**Exercise aim**
Give the lines of the data below, from the first line up to and including the line containing "Wang Thong, Phitsanulok, Thailand", as a JSON list of strings with one string per line and blank lines omitted. Leave the pictures out of the answer.

**Extracted material**
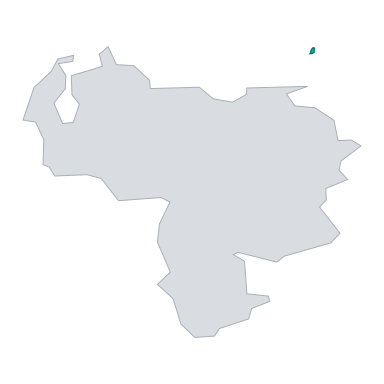 Grenada shown with its bordering countries
{"feature_id": "GRD", "entity_name": "Grenada", "entity_type": "country or territory", "adm_level": 0, "iso_a3": "GRD", "parent_name": "North America", "parent_adm1": "", "projection": "orthographic", "projection_center": [-61.703, 12.123], "detail": "fine", "context": "with_neighbors", "style": "filled", "palette": "teal", "viewbox_px": 384, "rotation_deg": 0, "n_neighbors": 1, "source": "natural_earth", "source_scale": "50m", "svg_char_len": 1124}
<svg xmlns="http://www.w3.org/2000/svg" viewBox="0 0 384 384"><path d="M319.5,207.0L340.0,233.2L330.7,242.9L284.2,256.2L276.8,262.1L238.0,252.3L233.2,254.5L244.5,261.2L246.9,293.8L268.4,296.1L269.8,301.4L251.7,308.4L248.7,318.9L219.4,328.5L214.5,336.1L194.8,337.4L180.9,324.0L173.2,298.9L157.4,284.3L170.3,272.1L157.4,242.0L159.5,223.9L169.9,202.1L161.0,197.5L118.5,200.7L101.2,178.4L86.8,174.7L54.8,176.0L49.1,167.0L43.0,164.6L43.8,139.8L35.7,122.2L23.0,120.0L34.0,87.5L51.2,71.4L57.8,59.0L73.7,55.3L72.8,61.3L58.3,63.7L65.9,75.5L65.2,88.8L53.9,103.1L62.6,123.6L73.3,122.3L79.4,104.2L72.0,95.0L71.3,75.7L102.3,66.4L99.3,54.3L108.1,46.6L116.4,64.7L133.7,65.6L149.5,80.2L150.3,88.6L199.2,87.2L213.3,98.8L232.4,102.2L246.5,94.4L246.8,88.0L307.6,86.4L286.4,93.9L294.9,105.9L314.9,107.8L334.0,120.3L338.0,140.6L351.1,140.0L361.0,145.9L341.1,160.9L338.9,170.1L347.6,179.5L325.8,188.4L326.3,200.0L319.5,207.0Z" fill="#d9dde1" stroke="#a8b0b8" stroke-width="1"/><path d="M311.8,53.5L310.1,53.6L310.8,52.7L310.9,51.1L311.8,49.1L313.1,47.8L314.5,48.1L314.0,52.4L311.8,53.5Z" fill="#14b8a6" stroke="#0f766e" stroke-width="1.5"/></svg>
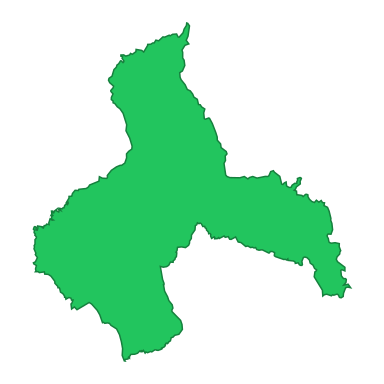 Wang Thong, Phitsanulok, Thailand (Robinson projection)
{"feature_id": "78962969B63856806538884", "entity_name": "Wang Thong", "entity_type": "district", "adm_level": 2, "iso_a3": "THA", "parent_name": "Thailand", "parent_adm1": "Phitsanulok", "projection": "robinson", "projection_center": [100.584, 16.85], "detail": "fine", "context": "isolated", "style": "filled", "palette": "green", "viewbox_px": 384, "rotation_deg": 0, "n_neighbors": 0, "source": "geoboundaries", "source_scale": "gbopen_adm2", "svg_char_len": 5935}
<svg xmlns="http://www.w3.org/2000/svg" viewBox="0 0 384 384"><path d="M124.3,360.9L125.1,361.0L124.6,360.2L125.1,359.4L128.0,359.0L128.5,357.3L129.5,358.1L129.5,356.6L130.8,354.4L134.8,354.2L137.6,353.2L140.0,350.8L140.8,351.5L141.2,351.1L141.3,351.7L142.3,351.0L142.3,351.5L142.5,351.6L143.4,350.4L145.1,353.1L145.9,352.0L147.6,352.7L150.4,351.5L151.8,351.9L154.9,349.8L156.5,350.0L156.7,350.7L156.8,350.2L158.1,350.4L161.2,349.3L161.5,348.3L162.1,348.6L162.4,347.8L164.0,347.1L165.2,345.8L164.9,345.0L165.5,344.8L165.8,343.4L167.0,343.0L167.3,343.6L168.5,342.7L168.7,341.8L170.4,340.9L171.2,337.7L173.1,337.1L174.7,335.3L178.9,334.3L182.4,329.4L182.0,324.5L180.6,320.4L172.0,311.6L171.9,310.0L172.9,308.1L172.2,304.8L168.8,300.5L167.6,296.8L164.6,291.1L163.5,284.7L164.0,284.6L164.0,283.3L162.6,279.5L160.3,266.4L163.3,267.2L166.7,266.6L168.7,265.3L170.4,262.1L173.1,262.3L173.2,260.8L174.9,259.5L175.3,257.8L176.4,256.7L176.8,252.8L176.0,252.2L177.0,250.7L177.5,247.3L181.6,246.9L185.5,247.6L188.6,245.3L189.5,243.2L189.6,241.0L191.3,238.6L191.5,235.0L195.0,229.9L195.3,225.7L196.8,224.7L197.4,222.8L199.0,223.7L200.1,223.0L201.3,223.7L202.8,226.5L204.7,226.4L205.1,227.8L206.3,228.5L206.5,230.0L208.3,231.9L208.7,233.8L210.0,233.5L210.8,234.4L210.6,236.0L211.6,238.4L214.2,236.9L214.8,237.5L214.7,238.8L217.4,238.6L218.6,237.6L219.2,238.5L224.1,236.0L225.2,237.3L228.3,236.6L229.6,239.2L231.1,239.4L235.6,237.0L238.2,242.0L241.1,242.6L245.7,246.5L247.8,246.0L250.7,247.6L252.3,247.2L254.1,248.0L255.6,247.5L256.7,249.5L259.0,250.2L262.2,249.8L268.7,253.0L269.4,252.9L270.3,251.5L272.4,251.5L274.6,252.6L274.3,255.7L275.4,256.6L283.8,259.5L285.2,259.3L286.7,260.0L287.8,258.9L288.0,260.4L293.6,261.0L295.2,262.2L295.3,263.4L298.2,262.8L299.4,264.8L300.6,265.4L301.9,265.4L302.4,264.6L301.9,261.2L303.4,257.5L304.9,257.0L307.1,257.7L309.4,260.0L310.2,263.1L313.0,265.1L314.6,268.5L316.6,269.8L316.4,270.7L314.9,271.9L314.2,276.8L322.4,290.2L322.8,296.0L324.4,294.7L326.7,294.2L331.4,295.8L332.7,294.7L333.8,295.2L337.1,294.1L338.3,294.9L339.5,297.4L341.1,297.8L343.2,296.5L343.5,293.3L345.6,287.8L347.6,287.1L350.6,287.7L348.1,284.2L343.7,285.1L346.0,282.3L346.3,279.4L345.5,278.6L343.5,278.6L341.4,275.9L340.8,270.4L341.9,269.7L344.9,270.9L344.9,267.3L337.5,261.7L336.3,259.3L337.1,256.8L339.7,254.0L339.9,252.0L340.7,250.7L339.2,246.7L339.3,243.6L335.1,242.7L331.2,243.2L330.0,242.8L328.9,241.9L328.3,238.5L327.3,236.7L327.1,235.4L328.1,234.0L331.0,234.2L332.6,229.8L331.9,223.4L330.7,220.2L330.9,218.4L329.1,211.1L327.5,207.3L324.0,205.6L324.5,202.8L322.5,202.6L321.2,200.5L318.9,202.2L316.4,200.2L314.4,202.5L311.8,201.5L309.3,199.1L307.8,196.3L308.0,195.0L306.8,194.3L305.5,194.4L303.1,196.6L301.9,195.4L296.8,194.7L296.5,191.1L294.2,190.2L295.5,189.1L296.4,186.9L300.3,183.9L300.1,181.4L301.4,178.5L301.0,177.9L300.0,177.5L297.4,178.5L297.6,180.4L296.9,181.4L296.8,183.4L294.8,183.3L292.1,185.2L291.1,187.3L289.1,187.5L286.6,186.0L286.1,182.0L284.3,182.9L282.9,184.5L281.7,184.1L279.8,176.4L274.4,172.2L273.4,170.7L270.7,171.6L268.9,175.7L267.9,176.5L265.3,176.4L257.0,178.1L252.8,176.5L249.5,177.5L247.9,178.9L244.3,176.5L239.8,177.8L229.8,177.6L227.0,176.5L225.7,175.0L224.0,163.4L225.5,160.4L225.2,156.0L227.0,153.9L226.2,151.5L221.1,147.6L220.6,143.9L217.3,140.2L217.2,137.0L215.7,132.3L212.3,123.5L209.5,118.3L208.7,118.0L205.4,119.2L204.3,118.7L203.7,112.9L204.8,109.0L201.6,106.9L200.3,104.8L198.5,104.5L197.3,99.3L193.9,97.1L192.7,94.1L190.3,90.9L187.3,89.5L185.1,84.7L181.1,79.7L180.1,77.3L179.7,72.7L182.4,71.0L184.8,65.5L184.1,60.2L182.7,58.1L182.7,52.4L182.0,50.1L185.0,45.3L188.8,43.9L186.2,40.3L188.0,36.2L189.5,25.9L187.7,23.3L186.7,23.0L186.4,25.5L184.1,29.1L183.1,32.7L179.1,37.2L178.1,37.0L176.6,34.0L172.6,34.3L170.2,35.8L169.2,35.2L164.8,37.1L162.9,36.9L158.7,40.8L155.9,40.1L154.2,42.9L152.6,43.0L150.9,44.2L147.7,44.4L147.6,45.5L143.7,52.0L141.7,50.4L136.1,49.4L135.9,51.7L132.3,54.3L130.5,53.4L129.6,55.0L125.7,56.1L123.7,54.9L120.9,55.0L120.9,56.2L122.6,56.8L122.1,58.4L123.8,60.7L123.8,61.8L123.0,62.6L121.3,60.9L120.5,60.9L118.6,63.9L117.0,65.0L116.3,67.3L114.0,69.5L112.0,76.2L109.0,78.3L108.5,80.2L109.7,82.7L113.6,86.1L113.1,87.8L110.8,90.5L110.9,91.5L113.0,93.9L111.4,97.4L111.3,99.6L113.1,101.0L113.1,102.8L114.8,103.5L117.3,106.8L119.9,108.7L123.1,113.3L126.7,124.8L126.0,130.8L129.7,138.1L132.1,146.1L131.8,149.1L128.7,151.3L126.5,153.9L126.6,157.9L124.8,163.1L121.5,165.4L120.2,165.3L116.4,166.9L111.4,170.3L107.3,175.5L107.5,177.3L106.8,178.4L102.4,178.2L99.4,176.7L98.9,181.2L89.6,185.0L88.4,187.0L86.2,188.5L78.9,189.3L78.4,190.5L75.1,190.3L72.5,193.4L71.7,196.2L69.0,196.4L69.0,198.1L66.1,203.0L66.6,203.4L68.0,202.2L68.3,203.0L67.5,204.6L66.5,204.0L64.7,205.3L64.0,207.8L63.0,207.8L62.2,208.8L59.4,208.3L60.7,210.4L58.6,209.3L59.1,210.4L58.7,212.0L56.4,210.8L56.8,209.2L54.7,210.8L53.7,212.9L53.1,212.7L52.8,211.1L51.5,211.1L51.8,213.8L51.0,215.4L52.6,215.1L52.9,215.5L51.7,216.6L51.5,218.3L51.8,219.1L53.3,220.0L52.2,220.2L50.1,218.8L48.8,222.9L49.1,224.6L46.6,224.1L45.7,225.5L44.2,225.6L43.4,228.0L42.3,227.6L42.4,226.8L37.7,226.0L37.9,228.1L37.2,230.2L36.0,230.0L36.3,227.2L34.9,226.6L34.2,227.0L33.4,229.2L34.4,230.1L34.1,232.7L35.3,234.0L34.8,235.1L36.4,236.9L36.2,238.2L35.0,239.6L35.0,244.1L34.1,245.8L34.5,246.9L34.0,248.8L35.9,253.2L35.3,254.6L37.4,257.6L35.4,261.8L33.4,262.8L33.8,263.9L36.4,265.5L35.5,269.0L36.0,270.8L35.4,271.7L38.3,271.7L39.3,272.6L44.4,271.9L44.7,274.1L48.3,274.4L51.0,276.2L54.8,281.3L54.9,283.3L57.7,286.3L58.0,287.8L59.3,287.8L59.7,288.5L60.5,292.1L62.8,293.6L64.4,295.8L64.6,297.3L65.7,297.4L65.9,299.2L68.9,297.5L71.0,298.2L71.5,300.1L73.0,300.0L71.9,303.1L71.0,304.0L71.6,309.0L74.4,307.0L77.0,309.7L89.1,302.5L91.6,304.0L97.2,310.3L99.8,314.9L102.5,322.7L103.6,322.3L104.7,323.3L107.6,322.9L109.5,323.4L111.0,325.4L116.6,328.9L119.5,334.7L121.4,341.8L122.6,348.6L122.2,355.4L124.3,360.9Z" fill="#22c55e" stroke="#15803d" stroke-width="1.5"/></svg>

**Output**
[
  " Grenada shown with its bordering countries",
  "{\"feature_id\": \"GRD\", \"entity_name\": \"Grenada\", \"entity_type\": \"country or territory\", \"adm_level\": 0, \"iso_a3\": \"GRD\", \"parent_name\": \"North America\", \"parent_adm1\": \"\", \"projection\": \"orthographic\", \"projection_center\": [-61.703, 12.123], \"detail\": \"fine\", \"context\": \"with_neighbors\", \"style\": \"filled\", \"palette\": \"teal\", \"viewbox_px\": 384, \"rotation_deg\": 0, \"n_neighbors\": 1, \"source\": \"natural_earth\", \"source_scale\": \"50m\", \"svg_char_len\": 1124}",
  "<svg xmlns=\"http://www.w3.org/2000/svg\" viewBox=\"0 0 384 384\"><path d=\"M319.5,207.0L340.0,233.2L330.7,242.9L284.2,256.2L276.8,262.1L238.0,252.3L233.2,254.5L244.5,261.2L246.9,293.8L268.4,296.1L269.8,301.4L251.7,308.4L248.7,318.9L219.4,328.5L214.5,336.1L194.8,337.4L180.9,324.0L173.2,298.9L157.4,284.3L170.3,272.1L157.4,242.0L159.5,223.9L169.9,202.1L161.0,197.5L118.5,200.7L101.2,178.4L86.8,174.7L54.8,176.0L49.1,167.0L43.0,164.6L43.8,139.8L35.7,122.2L23.0,120.0L34.0,87.5L51.2,71.4L57.8,59.0L73.7,55.3L72.8,61.3L58.3,63.7L65.9,75.5L65.2,88.8L53.9,103.1L62.6,123.6L73.3,122.3L79.4,104.2L72.0,95.0L71.3,75.7L102.3,66.4L99.3,54.3L108.1,46.6L116.4,64.7L133.7,65.6L149.5,80.2L150.3,88.6L199.2,87.2L213.3,98.8L232.4,102.2L246.5,94.4L246.8,88.0L307.6,86.4L286.4,93.9L294.9,105.9L314.9,107.8L334.0,120.3L338.0,140.6L351.1,140.0L361.0,145.9L341.1,160.9L338.9,170.1L347.6,179.5L325.8,188.4L326.3,200.0L319.5,207.0Z\" fill=\"#d9dde1\" stroke=\"#a8b0b8\" stroke-width=\"1\"/><path d=\"M311.8,53.5L310.1,53.6L310.8,52.7L310.9,51.1L311.8,49.1L313.1,47.8L314.5,48.1L314.0,52.4L311.8,53.5Z\" fill=\"#14b8a6\" stroke=\"#0f766e\" stroke-width=\"1.5\"/></svg>",
  " Wang Thong, Phitsanulok, Thailand (Robinson projection)"
]